Latest Public Sector News

23.09.15

Council borrowing up by more than £2bn

Public sector borrowing in August was £12.1bn, which was £1.4bn more than a year earlier, mostly because local authorities borrowed more than initially expected.

Market economists had expected a drop in borrowing to £9bn, so were surprised at the figures, released by the Office for National Statistics (ONS) yesterday.

In its analysis of the figures, the Office for Budget Responsibility (OBR) said that, to meet the July Budget forecast of £69.5bn borrowing in 2015-16, there must be a £20.6bn reduction in borrowing throughout the financial year.

However a spike in borrowing in August and upward revisions to borrowing, especially from councils, between April and July slowed down improvement – with the year-to-date borrowing over the first five months of the financial year now only £4.4bn lower than the same period in 2014-15.

Its analysis report said: “There is some evidence that local authority borrowing could be higher than assumed in the July [Economic and Fiscal Outlook], given the latest Department for Communities and Local Government information on local authority current spending. We will be looking at this carefully in our next forecast.

“Other elements, such as the growth in central government receipts, are close to their full-year forecast.”

It added the revisions to this month’s release increased the public sector borrowing figure by £2.2bn in the first four months of 2015-16.

“An upward revision of £2.4bn in local authority borrowing more than explains the change. Central government spending was revised up by £0.9bn, largely reflecting higher spending by the Department of Health and the NHS than previously assumed,” the report added.

But the ONS blamed the rise in borrowing on a 3.5% fall in income tax paid during August compared to the same period last year, despite reiterating that monthly figures are “volatile”.

Public sector debt also increased by almost 4.8% compared to August 2014, now standing at £1,505bn, largely due to borrowing.

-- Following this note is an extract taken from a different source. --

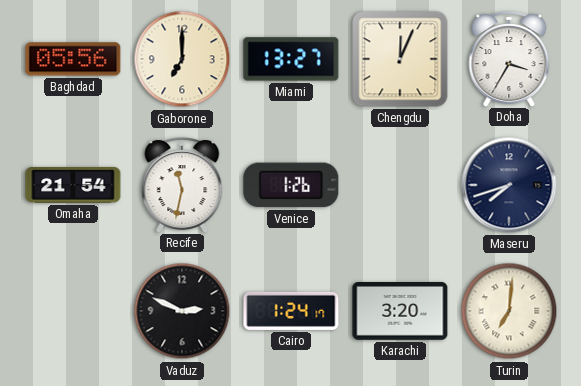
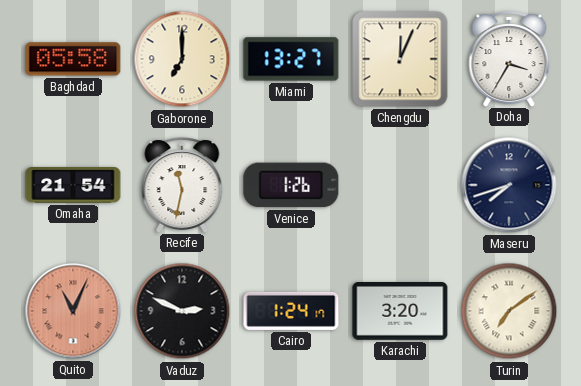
Baghdad: 05:56 -> 05:58
Quito: none -> 11:04
Turin: 7:01 -> 7:09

A Treasury spokesperson said: “We have more than halved the deficit but there’s more to do with debt remaining higher than 80% of GDP.”

But Vicky Redwood, from Capital Economics, said the figures brought the “recent run of good news on the public finances to an abrupt end” as the £12.1bn net borrowing was “significantly higher” than the consensus forecast of £9.2bn.

“That said, hopefully this will just be a temporary blip, as tax receipts should be feeling the benefits of the recent strength of the economic recovery,” she said.

And Ross Campbell, director for public sector policy at the Institute of Chartered Accountants in England and Wales, said the figures indicated “slow progress” by the government to reduce the budget deficit.

He added: “Despite it being £4.4bn less this financial year than the same timeframe last year, the deficit last month increased by £1.4bn compared with August 2014, and is higher than markets expected. Sorting our public finances depends on robust tax receipts, so it is disappointing to see corporation and income tax revenues decrease.

“The weakening global economy could also have a significant impact on tax receipts in the coming months, which would only make the situation worse.

“The Spending Review in November is looking at expenditure, but it must also take into account what income can be recouped, or we risk turning deficit reduction into a three-Parliament problem.”

Investec’s chief economist, Philip Shaw, also noted that if public finances remain on this course, the deficit will fall to £79bn this year, missing Summer Budget forecasts by £10bn.